Note: Newer versions of Pig will automatically drop the duplicate column in the join output.In that case, you do NOT need to return the sixth column.

Suggestions on how to proceed:

First filter the data so you only have tuples whose subject matches 'rdfabout.com'.
Make another copy of the filtered collection (it's best to re-label the subject, predicate, and objects, for example to subject2, predicate2, object2).
Now join the two copies:
- the first copy of the 'rdfabout.com' collection should match on object.
- the second copy of the 'rdfabout.com' collection should match on subject2.
Remove duplicate tuples from the result of the join
Order the results by the predicate from the first copy

As above, first debug your script for this problem using the test file.

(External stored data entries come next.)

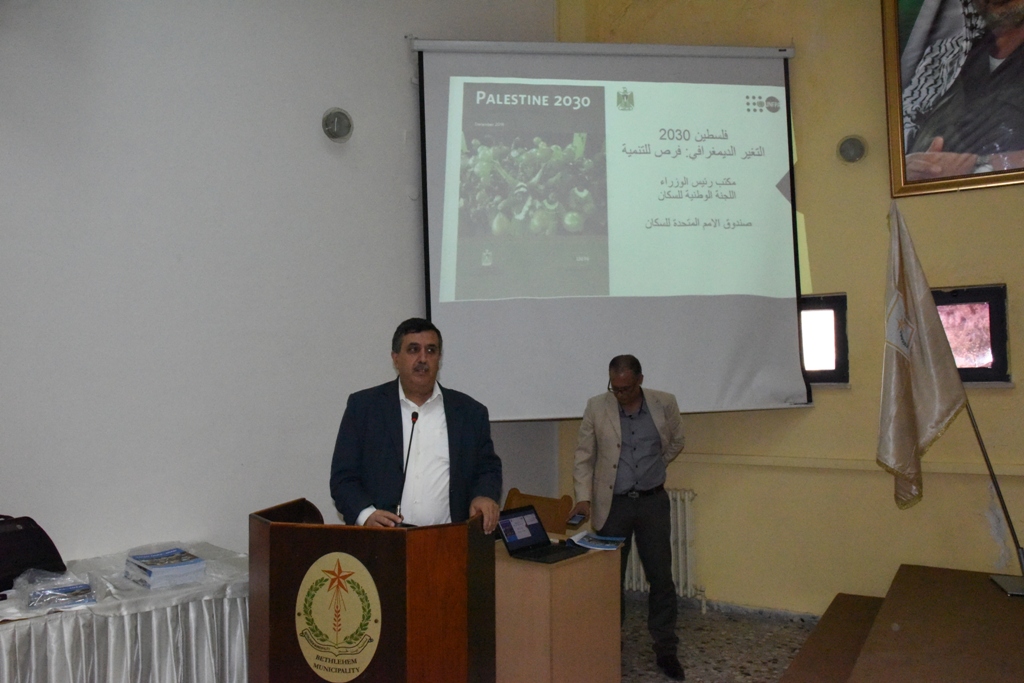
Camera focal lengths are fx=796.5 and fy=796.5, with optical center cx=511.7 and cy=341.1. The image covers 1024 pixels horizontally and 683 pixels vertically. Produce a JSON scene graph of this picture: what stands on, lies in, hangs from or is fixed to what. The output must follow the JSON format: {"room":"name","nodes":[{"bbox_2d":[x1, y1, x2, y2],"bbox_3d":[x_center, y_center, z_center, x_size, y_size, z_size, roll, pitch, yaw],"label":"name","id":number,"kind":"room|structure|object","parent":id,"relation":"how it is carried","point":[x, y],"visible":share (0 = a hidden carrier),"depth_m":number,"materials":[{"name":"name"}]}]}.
{"room":"event hall","nodes":[
{"label":"event hall","id":0,"kind":"room"},
{"bbox_2d":[0,0,560,562],"bbox_3d":[-1.460,-0.645,3.730,0.249,4.620,4.055,-2,-3,32],"label":"left wall","id":1,"kind":"structure","parent":0,"point":[401,58],"depth_m":3.80,"materials":[{"name":"paint"}]},
{"bbox_2d":[321,107,353,141],"bbox_3d":[-0.950,-1.181,4.341,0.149,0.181,0.182,-2,-3,32],"label":"wall vent","id":2,"kind":"object","parent":1,"relation":"attached to","point":[339,128],"visible":0.98,"depth_m":4.32,"materials":[{"name":"grey metal"}]},
{"bbox_2d":[618,596,818,682],"bbox_3d":[0.030,1.592,1.998,4.712,0.113,6.024,-2,-3,32],"label":"floor","id":3,"kind":"structure","parent":0,"point":[692,670],"depth_m":4.26,"materials":[{"name":"grey tile"}]},
{"bbox_2d":[0,542,246,682],"bbox_3d":[-1.777,1.252,2.876,0.966,0.678,1.899,-2,-3,32],"label":"table","id":4,"kind":"object","parent":3,"relation":"on","point":[111,634],"visible":0.8,"depth_m":2.89,"materials":[{"name":"white fabric"}]},
{"bbox_2d":[0,514,67,593],"bbox_3d":[-1.895,0.774,2.946,0.259,0.263,0.393,-2,-3,32],"label":"black bag","id":5,"kind":"object","parent":4,"relation":"on","point":[45,534],"visible":0.98,"depth_m":2.95,"materials":[{"name":"black fabric"}]},
{"bbox_2d":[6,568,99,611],"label":"plastic bag","id":6,"kind":"object","parent":4,"relation":"on","point":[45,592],"visible":0.94,"depth_m":2.84,"materials":[{"name":"clear plastic"}]},
{"bbox_2d":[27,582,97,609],"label":"brochure stack","id":7,"kind":"object","parent":4,"relation":"on","point":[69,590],"visible":0.97,"depth_m":2.80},
{"bbox_2d":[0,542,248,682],"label":"tablecloth","id":8,"kind":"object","parent":4,"relation":"on","point":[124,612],"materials":[{"name":"white fabric"}]},
{"bbox_2d":[124,548,205,588],"bbox_3d":[-1.380,0.898,3.169,0.239,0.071,0.304,2,-4,-43],"label":"brochure stack","id":9,"kind":"object","parent":4,"relation":"on","point":[151,572],"visible":0.98,"depth_m":3.10,"materials":[{"name":"blue paper"}]},
{"bbox_2d":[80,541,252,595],"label":"plastic bag","id":10,"kind":"object","parent":4,"relation":"on","point":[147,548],"visible":0.6,"depth_m":3.18,"materials":[{"name":"clear plastic"}]},
{"bbox_2d":[248,496,498,682],"bbox_3d":[-0.492,1.082,2.817,0.789,0.989,0.700,-2,-3,32],"label":"podium","id":11,"kind":"object","parent":3,"relation":"on","point":[415,564],"visible":0.96,"depth_m":2.55,"materials":[{"name":"brown wood"}]},
{"bbox_2d":[294,550,381,680],"bbox_3d":[-0.546,0.856,2.483,0.327,0.398,0.021,-2,-3,32],"label":"emblem","id":12,"kind":"object","parent":11,"relation":"attached to","point":[355,674],"visible":0.97,"depth_m":2.47,"materials":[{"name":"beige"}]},
{"bbox_2d":[395,409,419,522],"bbox_3d":[-0.415,0.522,3.140,0.108,0.477,0.188,-2,-3,32],"label":"microphone","id":13,"kind":"object","parent":11,"relation":"on","point":[415,419],"visible":0.89,"depth_m":3.14,"materials":[{"name":"black"}]},
{"bbox_2d":[328,317,505,529],"bbox_3d":[-0.389,0.691,3.274,0.681,1.519,0.650,1,-3,-21],"label":"man","id":14,"kind":"object","parent":3,"relation":"on","point":[389,415],"visible":0.75,"depth_m":3.16},
{"bbox_2d":[502,487,573,534],"bbox_3d":[0.083,1.315,4.605,0.525,0.804,0.557,-2,-3,32],"label":"wooden chair","id":15,"kind":"object","parent":3,"relation":"on","point":[544,516],"visible":0.29,"depth_m":4.75,"materials":[{"name":"brown wood"}]},
{"bbox_2d":[493,532,622,682],"bbox_3d":[0.058,1.309,3.712,0.736,0.671,0.602,-2,-3,32],"label":"wooden desk","id":16,"kind":"object","parent":3,"relation":"on","point":[594,560],"visible":0.77,"depth_m":3.40,"materials":[{"name":"brown wood"}]},
{"bbox_2d":[498,505,585,563],"bbox_3d":[0.125,0.848,3.526,0.281,0.183,0.296,-3,-4,42],"label":"laptop","id":17,"kind":"object","parent":16,"relation":"on","point":[518,548],"visible":0.99,"depth_m":3.55,"materials":[{"name":"black plastic"}]},
{"bbox_2d":[567,531,626,550],"bbox_3d":[0.409,0.952,3.813,0.251,0.016,0.227,-2,-3,32],"label":"brochure","id":18,"kind":"object","parent":16,"relation":"on","point":[606,544],"visible":0.99,"depth_m":3.79,"materials":[{"name":"blue paper"}]},
{"bbox_2d":[571,353,686,680],"bbox_3d":[0.635,0.867,4.176,0.554,1.570,0.701,-2,-3,32],"label":"man","id":19,"kind":"object","parent":3,"relation":"on","point":[606,443],"visible":0.95,"depth_m":4.01},
{"bbox_2d":[565,512,586,526],"bbox_3d":[0.322,0.895,3.984,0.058,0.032,0.154,-2,-3,32],"label":"mobile phone","id":20,"kind":"object","parent":19,"relation":"in","point":[576,518],"visible":0.99,"depth_m":3.96,"materials":[{"name":"black"}]},
{"bbox_2d":[780,565,1023,682],"bbox_3d":[2.215,1.383,2.714,2.420,0.477,2.838,-2,-3,32],"label":"stage platform","id":21,"kind":"object","parent":3,"relation":"on","point":[868,640],"visible":1,"depth_m":3.38,"materials":[{"name":"brown wood"}]},
{"bbox_2d":[965,395,1023,592],"bbox_3d":[2.351,0.489,3.867,0.434,1.368,0.358,-1,-3,4],"label":"flagpole","id":22,"kind":"object","parent":21,"relation":"on","point":[1002,504],"visible":0.83,"depth_m":3.84,"materials":[{"name":"metal"}]},
{"bbox_2d":[877,204,968,511],"bbox_3d":[1.936,0.090,3.794,0.406,1.504,0.316,0,-3,-1],"label":"flag","id":23,"kind":"object","parent":22,"relation":"attached to","point":[930,311],"visible":0.98,"depth_m":3.77,"materials":[{"name":"fabric"}]},
{"bbox_2d":[553,0,1023,615],"bbox_3d":[2.438,-0.750,4.501,4.645,4.769,0.228,-2,-3,32],"label":"yellow wall","id":24,"kind":"structure","parent":0,"point":[836,403],"depth_m":4.69,"materials":[{"name":"yellow paint"}]},
{"bbox_2d":[412,37,808,420],"bbox_3d":[0.597,-0.737,4.895,1.547,2.382,1.150,-2,-3,32],"label":"projection screen","id":25,"kind":"object","parent":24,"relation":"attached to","point":[451,331],"visible":0.96,"depth_m":4.79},
{"bbox_2d":[622,487,701,600],"bbox_3d":[0.705,1.323,5.325,1.204,0.688,0.106,-2,-3,32],"label":"radiator","id":26,"kind":"object","parent":24,"relation":"attached to","point":[634,568],"visible":0.34,"depth_m":5.08,"materials":[{"name":"white metal"}]},
{"bbox_2d":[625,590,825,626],"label":"baseboard","id":27,"kind":"structure","parent":24,"relation":"attached to","point":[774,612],"depth_m":4.87,"materials":[{"name":"grey"}]},
{"bbox_2d":[799,293,849,386],"bbox_3d":[1.680,0.005,4.936,0.773,0.573,0.129,-2,-3,32],"label":"small window","id":28,"kind":"structure","parent":24,"relation":"in","point":[842,343],"depth_m":4.80,"materials":[{"name":"glass"}]},
{"bbox_2d":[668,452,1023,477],"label":"wall trim","id":29,"kind":"object","parent":24,"relation":"attached to","point":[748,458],"visible":0.76,"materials":[{"name":"beige paint"}]},
{"bbox_2d":[836,134,866,164],"bbox_3d":[1.972,-1.120,4.639,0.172,0.173,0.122,-2,-3,32],"label":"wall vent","id":30,"kind":"object","parent":24,"relation":"attached to","point":[850,150],"visible":0.99,"depth_m":4.62,"materials":[{"name":"grey"}]},
{"bbox_2d":[880,1,1023,197],"bbox_3d":[2.606,-1.533,4.204,1.137,1.430,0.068,-2,-3,32],"label":"framed picture","id":31,"kind":"object","parent":24,"relation":"attached to","point":[914,150],"visible":1,"depth_m":4.32},
{"bbox_2d":[930,284,1011,385],"bbox_3d":[2.465,-0.019,4.544,0.642,0.576,0.139,-2,-3,32],"label":"window","id":32,"kind":"structure","parent":24,"relation":"in","point":[970,295],"depth_m":4.45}
]}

Once your script is debugged, then run it on the bigger file 'btc-2010-chunk-000'. While debugging on the test file, make the following two changes:

1) Use the following filter

subject matches '.*business.*'

2) Change the join predicate to be subject=subject2

Otherwise, you will not get any results.

Once you are done debugging, change the filter and the join condition and run this script on an AWS cluster with as many nodes as you like and on the bigger file 'btc-2010-chunk-000'. Add a comment to your pig script describing the number of nodes you used and how long it took your script to run.

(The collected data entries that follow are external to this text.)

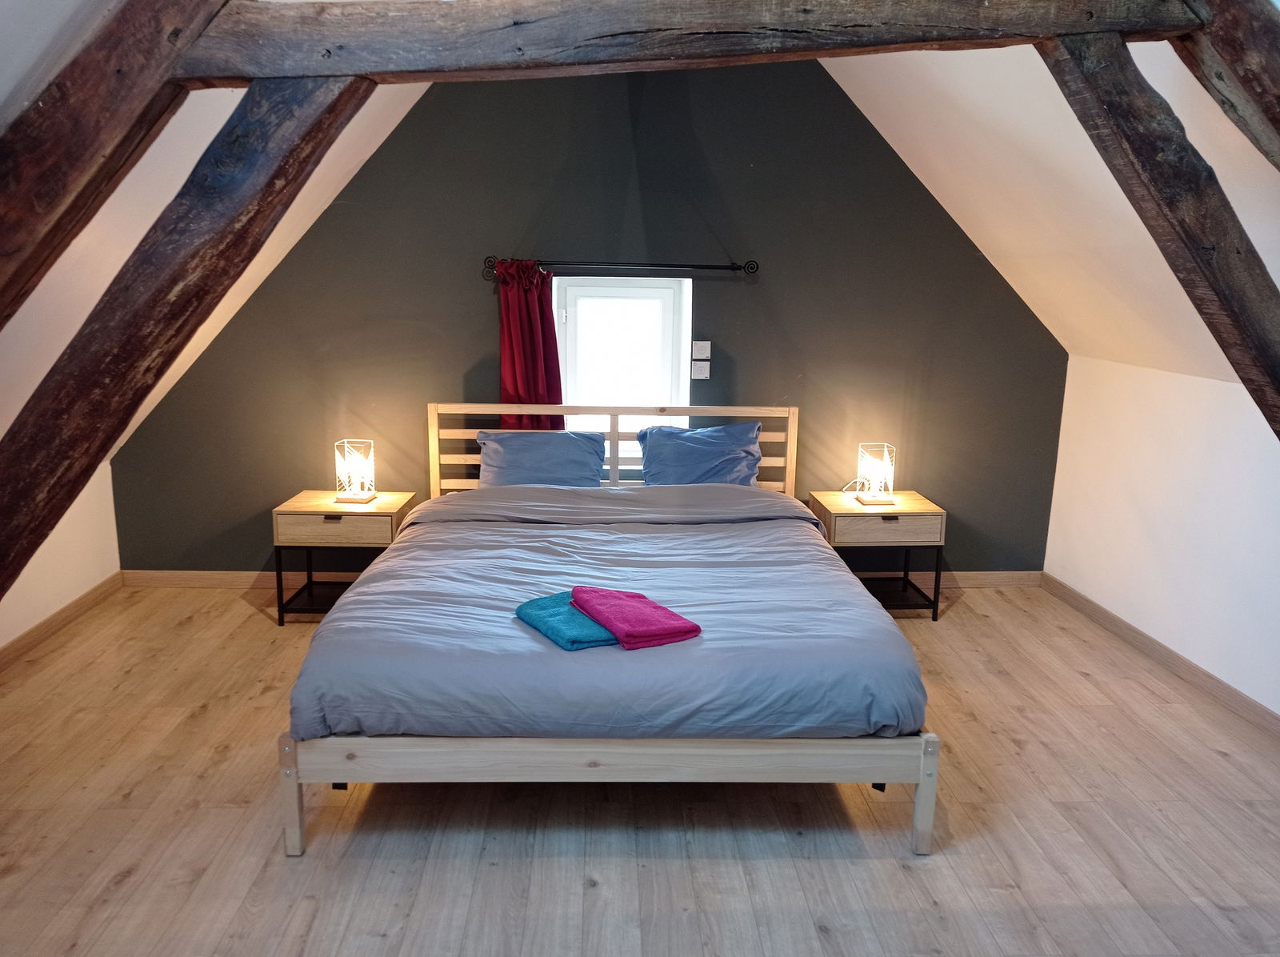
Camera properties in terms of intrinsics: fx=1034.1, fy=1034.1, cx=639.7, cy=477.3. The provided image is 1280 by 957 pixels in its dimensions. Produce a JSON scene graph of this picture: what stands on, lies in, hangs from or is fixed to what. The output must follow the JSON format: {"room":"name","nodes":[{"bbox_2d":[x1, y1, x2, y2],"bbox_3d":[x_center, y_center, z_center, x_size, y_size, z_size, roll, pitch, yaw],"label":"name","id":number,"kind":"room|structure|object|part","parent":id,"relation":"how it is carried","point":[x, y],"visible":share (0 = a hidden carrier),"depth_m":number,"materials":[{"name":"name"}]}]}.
{"room":"bedroom","nodes":[
{"label":"bedroom","id":0,"kind":"room"},
{"bbox_2d":[0,459,119,651],"bbox_3d":[-2.641,0.650,2.870,0.154,0.907,4.807,0,12,-2],"label":"left wall","id":1,"kind":"structure","parent":0,"point":[118,561],"depth_m":4.78,"materials":[{"name":"white paint"}]},
{"bbox_2d":[0,573,123,668],"bbox_3d":[-2.560,1.000,2.992,0.017,0.088,4.586,0,12,-2],"label":"left baseboard","id":2,"kind":"structure","parent":1,"relation":"attached to","point":[30,634],"depth_m":4.64,"materials":[{"name":"brown wood"}]},
{"bbox_2d":[0,0,428,458],"bbox_3d":[-1.555,-0.850,2.946,2.256,1.934,4.010,0,12,-2],"label":"left sloped ceiling","id":3,"kind":"structure","parent":0,"point":[290,245],"depth_m":3.32,"materials":[{"name":"white paint"}]},
{"bbox_2d":[166,0,1211,90],"bbox_3d":[0.140,-1.004,2.249,2.388,0.231,0.250,0,12,-2],"label":"wooden beam","id":4,"kind":"structure","parent":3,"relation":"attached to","point":[226,70],"depth_m":2.21,"materials":[{"name":"brown wood"}]},
{"bbox_2d":[0,0,227,327],"bbox_3d":[-1.288,-0.667,2.167,0.320,1.314,1.298,0,12,-2],"label":"wooden beam","id":5,"kind":"structure","parent":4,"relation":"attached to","point":[78,154],"depth_m":2.27,"materials":[{"name":"brown wood"}]},
{"bbox_2d":[0,76,379,598],"bbox_3d":[-1.105,-0.255,2.396,0.931,1.518,0.281,0,12,-2],"label":"wooden beam","id":6,"kind":"object","parent":4,"relation":"attached to","point":[200,304],"visible":0.99,"depth_m":2.33,"materials":[{"name":"brown wood"}]},
{"bbox_2d":[1042,32,1279,439],"bbox_3d":[1.318,-0.428,2.467,0.535,1.256,0.405,0,12,-2],"label":"wooden beam","id":7,"kind":"object","parent":4,"relation":"attached to","point":[1252,250],"visible":1,"depth_m":2.39,"materials":[{"name":"brown wood"}]},
{"bbox_2d":[1168,0,1279,170],"bbox_3d":[1.321,-0.713,2.120,0.205,0.947,0.888,0,12,-2],"label":"wooden beam","id":8,"kind":"structure","parent":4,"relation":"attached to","point":[1276,108],"depth_m":2.19,"materials":[{"name":"brown wood"}]},
{"bbox_2d":[104,54,1069,577],"bbox_3d":[-0.147,-0.871,5.241,5.004,3.006,0.190,0,12,-2],"label":"back wall","id":9,"kind":"structure","parent":0,"point":[703,148],"depth_m":5.15,"materials":[{"name":"paint"}]},
{"bbox_2d":[115,570,1043,588],"bbox_3d":[-0.185,0.538,5.427,4.732,0.090,0.018,0,12,-2],"label":"baseboard","id":10,"kind":"structure","parent":9,"relation":"attached to","point":[979,577],"depth_m":5.37,"materials":[{"name":"brown wood"}]},
{"bbox_2d":[484,256,759,276],"bbox_3d":[-0.097,-1.033,5.023,1.378,0.072,0.128,0,12,-2],"label":"curtain rod","id":11,"kind":"object","parent":9,"relation":"attached to","point":[735,269],"visible":0.98,"depth_m":4.97,"materials":[{"name":"black metal"}]},
{"bbox_2d":[495,258,563,430],"bbox_3d":[-0.541,-0.446,5.107,0.373,1.254,0.134,0,12,-2],"label":"red curtain","id":12,"kind":"object","parent":11,"relation":"hanging from","point":[531,368],"visible":0.54,"depth_m":5.07,"materials":[{"name":"red fabric"}]},
{"bbox_2d":[552,272,691,463],"bbox_3d":[-0.102,-0.543,5.286,0.793,1.057,0.129,0,12,-2],"label":"window","id":13,"kind":"structure","parent":9,"relation":"in","point":[590,288],"depth_m":5.27,"materials":[{"name":"white"}]},
{"bbox_2d":[690,360,711,379],"bbox_3d":[0.303,-0.539,5.195,0.093,0.100,0.016,0,12,-2],"label":"light switch","id":14,"kind":"object","parent":9,"relation":"attached to","point":[698,370],"visible":0.98,"depth_m":5.19,"materials":[{"name":"white plastic"}]},
{"bbox_2d":[691,340,711,358],"bbox_3d":[0.308,-0.640,5.212,0.088,0.096,0.017,0,12,-2],"label":"light switch","id":15,"kind":"object","parent":9,"relation":"attached to","point":[698,350],"visible":0.99,"depth_m":5.21,"materials":[{"name":"white plastic"}]},
{"bbox_2d":[0,582,1279,956],"bbox_3d":[0.002,1.138,2.895,5.169,0.105,5.616,0,12,-2],"label":"floor","id":16,"kind":"structure","parent":0,"point":[128,880],"depth_m":3.08,"materials":[{"name":"brown wood"}]},
{"bbox_2d":[271,489,417,625],"bbox_3d":[-1.418,0.377,5.028,0.574,0.547,0.484,0,12,-2],"label":"left nightstand","id":17,"kind":"object","parent":16,"relation":"on","point":[382,513],"visible":0.74,"depth_m":4.80,"materials":[{"name":"brown wood"}]},
{"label":"handle","id":18,"kind":"part","parent":17,"relation":"part of","materials":[{"name":"metal"}]},
{"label":"drawer","id":19,"kind":"part","parent":17,"relation":"part of","materials":[{"name":"brown wood"}]},
{"bbox_2d":[333,438,376,503],"bbox_3d":[-1.359,-0.040,4.954,0.173,0.284,0.170,0,12,-2],"label":"left table lamp","id":20,"kind":"object","parent":17,"relation":"on","point":[362,494],"visible":0.99,"depth_m":4.91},
{"bbox_2d":[279,401,939,858],"bbox_3d":[-0.107,0.341,3.903,1.962,1.049,2.225,0,12,-2],"label":"bed","id":21,"kind":"object","parent":16,"relation":"on","point":[293,791],"visible":0.93,"depth_m":2.99,"materials":[{"name":"wood"}]},
{"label":"leg","id":22,"kind":"part","parent":21,"relation":"part of","materials":[{"name":"beige wood"}]},
{"bbox_2d":[476,429,607,487],"bbox_3d":[-0.471,-0.053,4.958,0.626,0.328,0.366,0,12,-2],"label":"pillow","id":23,"kind":"object","parent":21,"relation":"on","point":[494,459],"visible":0.84,"depth_m":4.87,"materials":[{"name":"blue fabric"}]},
{"bbox_2d":[290,484,923,742],"bbox_3d":[-0.097,0.455,3.774,1.862,0.447,1.793,0,12,-2],"label":"duvet","id":24,"kind":"object","parent":21,"relation":"on","point":[875,612],"visible":0.75,"depth_m":3.11,"materials":[{"name":"fabric"}]},
{"bbox_2d":[514,591,617,649],"bbox_3d":[-0.186,0.441,3.249,0.312,0.062,0.418,-6,14,-29],"label":"teal towel","id":25,"kind":"object","parent":24,"relation":"on","point":[605,636],"visible":0.72,"depth_m":3.15,"materials":[{"name":"teal fabric"}]},
{"bbox_2d":[568,585,703,650],"bbox_3d":[-0.027,0.422,3.235,0.269,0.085,0.410,-6,14,-29],"label":"pink towel","id":26,"kind":"object","parent":24,"relation":"on","point":[634,634],"visible":0.99,"depth_m":3.15,"materials":[{"name":"pink fabric"}]},
{"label":"footboard rail","id":27,"kind":"part","parent":21,"relation":"part of","materials":[{"name":"wood"}]},
{"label":"footboard","id":28,"kind":"part","parent":21,"relation":"part of","materials":[{"name":"beige wood"}]},
{"bbox_3d":[-0.133,0.062,5.298,1.915,0.899,0.127,0,12,-2],"label":"headboard","id":29,"kind":"part","parent":21,"relation":"part of","materials":[{"name":"brown wood"}]},
{"bbox_2d":[635,422,762,486],"bbox_3d":[0.292,-0.072,5.017,0.619,0.353,0.382,0,12,-2],"label":"pillow","id":30,"kind":"object","parent":21,"relation":"on","point":[717,438],"visible":0.83,"depth_m":4.93,"materials":[{"name":"blue fabric"}]},
{"bbox_3d":[0.816,0.909,2.969,0.055,0.351,0.064,0,12,-2],"label":"leg","id":31,"kind":"part","parent":21,"relation":"part of","materials":[{"name":"beige wood"}]},
{"bbox_2d":[809,489,947,620],"bbox_3d":[1.167,0.383,5.156,0.565,0.546,0.485,0,12,-2],"label":"right nightstand","id":32,"kind":"object","parent":16,"relation":"on","point":[841,513],"visible":0.79,"depth_m":4.95,"materials":[{"name":"brown wood"}]},
{"bbox_2d":[852,442,895,505],"bbox_3d":[1.156,-0.026,5.092,0.178,0.283,0.175,0,12,-2],"label":"right table lamp","id":33,"kind":"object","parent":32,"relation":"on","point":[870,499],"visible":0.99,"depth_m":5.06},
{"bbox_3d":[1.153,0.226,4.846,0.485,0.131,0.030,0,12,-2],"label":"drawer","id":34,"kind":"part","parent":32,"relation":"part of","materials":[{"name":"brown wood"}]},
{"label":"handle","id":35,"kind":"part","parent":32,"relation":"part of","materials":[{"name":"metal"}]},
{"bbox_2d":[827,35,1279,386],"bbox_3d":[1.604,-1.040,3.290,2.202,1.579,3.852,0,12,-2],"label":"right sloped ceiling","id":36,"kind":"structure","parent":0,"point":[926,183],"depth_m":4.03,"materials":[{"name":"white paint"}]},
{"bbox_2d":[1045,351,1279,715],"bbox_3d":[2.405,0.440,3.119,0.176,1.296,4.838,0,12,-2],"label":"right wall","id":37,"kind":"structure","parent":0,"point":[1149,630],"depth_m":4.39,"materials":[{"name":"white paint"}]},
{"bbox_2d":[1040,573,1279,736],"bbox_3d":[2.313,1.031,3.199,0.016,0.089,4.739,0,12,-2],"label":"right baseboard","id":38,"kind":"structure","parent":37,"relation":"attached to","point":[1154,644],"depth_m":4.39,"materials":[{"name":"brown wood"}]}
]}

Note: this script took about 18 minutes with 10 nodes.

What you need to turn in:
Run your program on btc-2010-chunk-000, and submit two files: (a) your Pig program in problem3.pig, and (b) your computed result file (problem3-results.txt).

Problem 4: Compute a Histogram on the Entire Dataset

Compute the histogram in Problem 2 on the entire 0.5TB dataset. Use as many nodes as you like up to 19 nodes. We would need to ask explicit permission form Amazon to run bigger clusters.

You need to modify the load instruction to:

raw = LOAD 's3n://uw-cse344' USING TextLoader as (line:chararray);

Note: this query will take a while to run. It took 1.5 hours when we tried it. Plan accordingly, and monitor carefully: if anything looks wrong, abort, fix, restart. Also, if you fire up the query and close your terminal, the query should still be running. If you also wish your terminal session to be alive on the remote machine, you can use the screen command.

When you are done, appreciate how relatively quick and easy it was to analyze a 0.5TB graph!

What you need to turn in:
Run your program on the entire dataset uw-cse344 and submit four files: (a) your Pig program in problem4.pig. (b) your scatter-plot in problem4.png, or problem4.jpeg (or some other picture format), (c) your computed result file (problem4-results.txt), (d) your MapReduce jobs information (problem4-answers.txt).